Bauer struggles again: 'It’s been rough'

Right-hander goes eight innings, but allows five runs, including three homers to Kepler

June 7th, 2019

CLEVELAND -- No one had higher expectations for entering the 2019 season than, well, Trevor Bauer.

After cruising through a career year in 2018, Bauer was ready to come back better this season, and got off to a hot start in March and April, but things began to unravel when the calendar flipped to May. Although he felt confident he was starting to feel like himself again, Bauer, once again, didn’t see the results he would’ve liked in the Indians’ 5-4 loss to the Twins on Thursday night at Progressive Field.

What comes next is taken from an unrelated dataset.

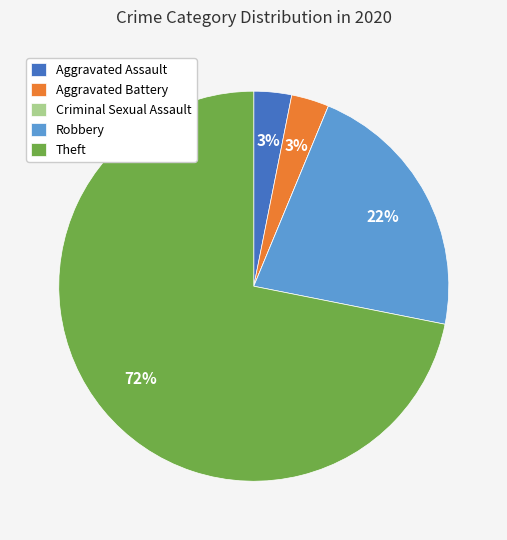

What percentage is the Aggravated Battery slice, to the nearest percent?

3%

“It just seems like anything that can go wrong will go wrong for me right now,” Bauer said.

Bauer has now picked up a loss in each of his last four outings, and hasn’t earned a win since April 30. It was the first time he’s given up three homers in a game since Aug. 14, 2017, against Boston.

“I get gun-shy every time a ball goes in the air because it seems like everything that gets hit in the air is a homer,” Bauer said. “I feel like I need to strike more people out. I can’t get swing and miss even when I throw pitches in locations that should create swing and miss. It’s been frustrating for sure. I guess you just gotta assume it will start going in your favor at some point, because it sure hasn’t for me in the past month and a half.”

With Cleveland having used seven relievers in Wednesday’s bullpen day, Bauer gave his team the depth it needed, going eight full frames on 119 pitches, but allowed three long balls -- all to Max Kepler -- that put the Tribe in a hole they couldn’t crawl out of.

“You know, besides Kepler, [Bauer] was really good,” Indians manager Terry Francona said. “Just Kepler had one of those kinda career nights that kinda was our undoing. He hit a fastball, changeup, slider, all for home runs. Other than, Trev didn’t give up a whole lot of hits.”

Bauer’s night began on a sour note, as Kepler drove the second pitch of the game into the right-field seats. After two more homers from Kepler in the third and seventh, Bauer has now given up 13 bombs in 91 2/3 innings this season. In 175 1/3 frames in 2018, the hurler gave up just nine home runs.

“So that was three homers, two of them I felt like were pitches that were supposed to be in my favor,” Bauer said. “Clearly, they weren’t.”

His struggles over the past six weeks have raised the question of whether the 28-year-old is battling an injury. Although he denies being hurt any time it’s asked, he’s hinted at the fact that he’s not feeling his best, physically, multiple times. The last thing the Indians need is another hurt hurler after already having four starters on the injured list.

“Right now, I’m just trying to feel good for my next start physically,” Bauer said. “My body is pretty banged up and that’s really where my focus has been, trying to get ready physically. I’ve executed really well the last three starts and I’ve lost all three of them, so for a while, I didn’t feel like I could execute because I didn’t feel like I could move the way I need to move. And now, I feel like more so the way I need to move and I execute well, but I still get beat. I’m giving everything I have for my team, but it’s been rough.”

And while he has not lived up to the expectations that were set heading into the year, no one will be harder on Trevor Bauer than, well, Trevor Bauer.

“We had a tough last couple days as a team, as a family, with Carlos [Carrasco] and that news, so the bullpen stepped up yesterday and we got a good team win,” Bauer said. “We needed a strong performance tonight and I wanted to help those guys out a little bit, and try to pull us back closer in the playoff race, and it just didn’t go that way for me.”